Honest John scratched the back of his curly black head.

"Noa!" he said, somewhat puzzled. "I know nought about that or what's a. . .a hero of romance. But I do know that Beau Brocade is a friend of the poor, and that our village lads won't lay their hands on him, even if they could. No! not though the Government have offered a hundred guineas as the price of his head."

"Five times the value of mine, it seems," said Philip with a sigh. "But," he added, with a sudden return to feverish anxiety, "if he was caught last night, with my letter in his hands. . ."

"Caught!!! Beau Brocade caught!" laughed John Stich, "nay, all the soldiers of the Duke of Cumberland's army couldn't do that, my lord! Besides, I know he wasn't caught. I saw him on his chestnut horse just before the Corporal came. I heard him laughing, at the red coats, maybe. Nay! my lord, I beg you have no fear, your letter is in her ladyship's hand now, I'll lay my life on that."

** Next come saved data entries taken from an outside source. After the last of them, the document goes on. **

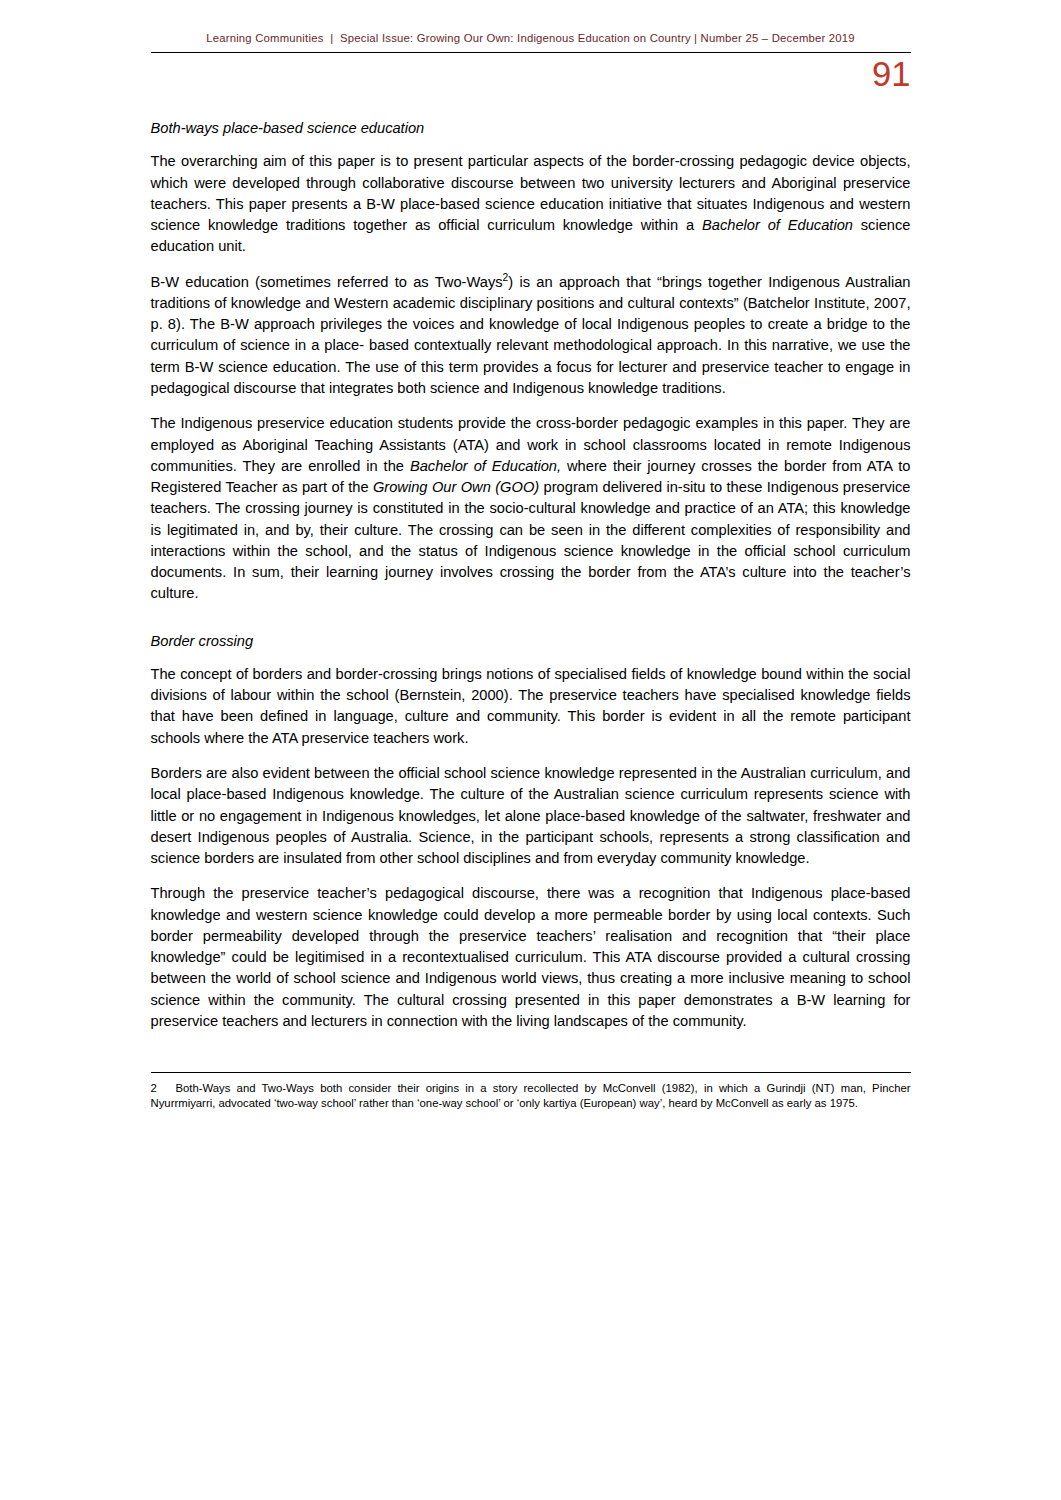Learning Communities | Special Issue: Growing Our Own: Indigenous Education on Country | Number 25 – December 2019
91
Both-ways place-based science education
The overarching aim of this paper is to present particular aspects of the border-crossing pedagogic device objects, which were developed through collaborative discourse between two university lecturers and Aboriginal preservice teachers. This paper presents a B-W place-based science education initiative that situates Indigenous and western science knowledge traditions together as official curriculum knowledge within a Bachelor of Education science education unit.
B-W education (sometimes referred to as Two-Ways2) is an approach that “brings together Indigenous Australian traditions of knowledge and Western academic disciplinary positions and cultural contexts” (Batchelor Institute, 2007, p. 8). The B-W approach privileges the voices and knowledge of local Indigenous peoples to create a bridge to the curriculum of science in a place- based contextually relevant methodological approach. In this narrative, we use the term B-W science education. The use of this term provides a focus for lecturer and preservice teacher to engage in pedagogical discourse that integrates both science and Indigenous knowledge traditions.
The Indigenous preservice education students provide the cross-border pedagogic examples in this paper. They are employed as Aboriginal Teaching Assistants (ATA) and work in school classrooms located in remote Indigenous communities. They are enrolled in the Bachelor of Education, where their journey crosses the border from ATA to Registered Teacher as part of the Growing Our Own (GOO) program delivered in-situ to these Indigenous preservice teachers. The crossing journey is constituted in the socio-cultural knowledge and practice of an ATA; this knowledge is legitimated in, and by, their culture. The crossing can be seen in the different complexities of responsibility and interactions within the school, and the status of Indigenous science knowledge in the official school curriculum documents. In sum, their learning journey involves crossing the border from the ATA’s culture into the teacher’s culture.
Border crossing
The concept of borders and border-crossing brings notions of specialised fields of knowledge bound within the social divisions of labour within the school (Bernstein, 2000). The preservice teachers have specialised knowledge fields that have been defined in language, culture and community. This border is evident in all the remote participant schools where the ATA preservice teachers work.
Borders are also evident between the official school science knowledge represented in the Australian curriculum, and local place-based Indigenous knowledge. The culture of the Australian science curriculum represents science with little or no engagement in Indigenous knowledges, let alone place-based knowledge of the saltwater, freshwater and desert Indigenous peoples of Australia. Science, in the participant schools, represents a strong classification and science borders are insulated from other school disciplines and from everyday community knowledge.
Through the preservice teacher’s pedagogical discourse, there was a recognition that Indigenous place-based knowledge and western science knowledge could develop a more permeable border by using local contexts. Such border permeability developed through the preservice teachers’ realisation and recognition that “their place knowledge” could be legitimised in a recontextualised curriculum. This ATA discourse provided a cultural crossing between the world of school science and Indigenous world views, thus creating a more inclusive meaning to school science within the community. The cultural crossing presented in this paper demonstrates a B-W learning for preservice teachers and lecturers in connection with the living landscapes of the community.
2 Both-Ways and Two-Ways both consider their origins in a story recollected by McConvell (1982), in which a Gurindji (NT) man, Pincher Nyurrmiyarri, advocated ‘two-way school’ rather than ‘one-way school’ or ‘only kartiya (European) way’, heard by McConvell as early as 1975.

"I had to trust someone, my lord," he said after awhile, as Lord Stretton once more relapsed into moody silence. "I could do nothing for your lordship single-handed, and you wanted that letter to reach her ladyship. I scarce knew what to do. But I did know I could trust Beau Brocade, and your secret is as safe with him as it is with me."

Philip sighed wearily.

"Ah, well! I'll believe it all, friend John. I'll trust you and your friend, and be grateful to you both: have no fear of that! Who am I but a wretched creature, whom any rascal may shoot by Act of Parliament."

But John Stich had come to the end of his power of argument. Never a man of many words, he had only become voluble when speaking of his friend. Philip tried to look cheerful and convinced, but he was chafing under this enforced inactivity and the dark, close atmosphere of the forge.

He had spent two days under the smith's roof and time seemed to creep with lead-weighted wings: yet every sound, every strange footstep, made his nerves quiver with morbid apprehension, and even now, at sound of a tremulous voice from the road, he shrank, moody and impatient, into the darkest corner of the hut.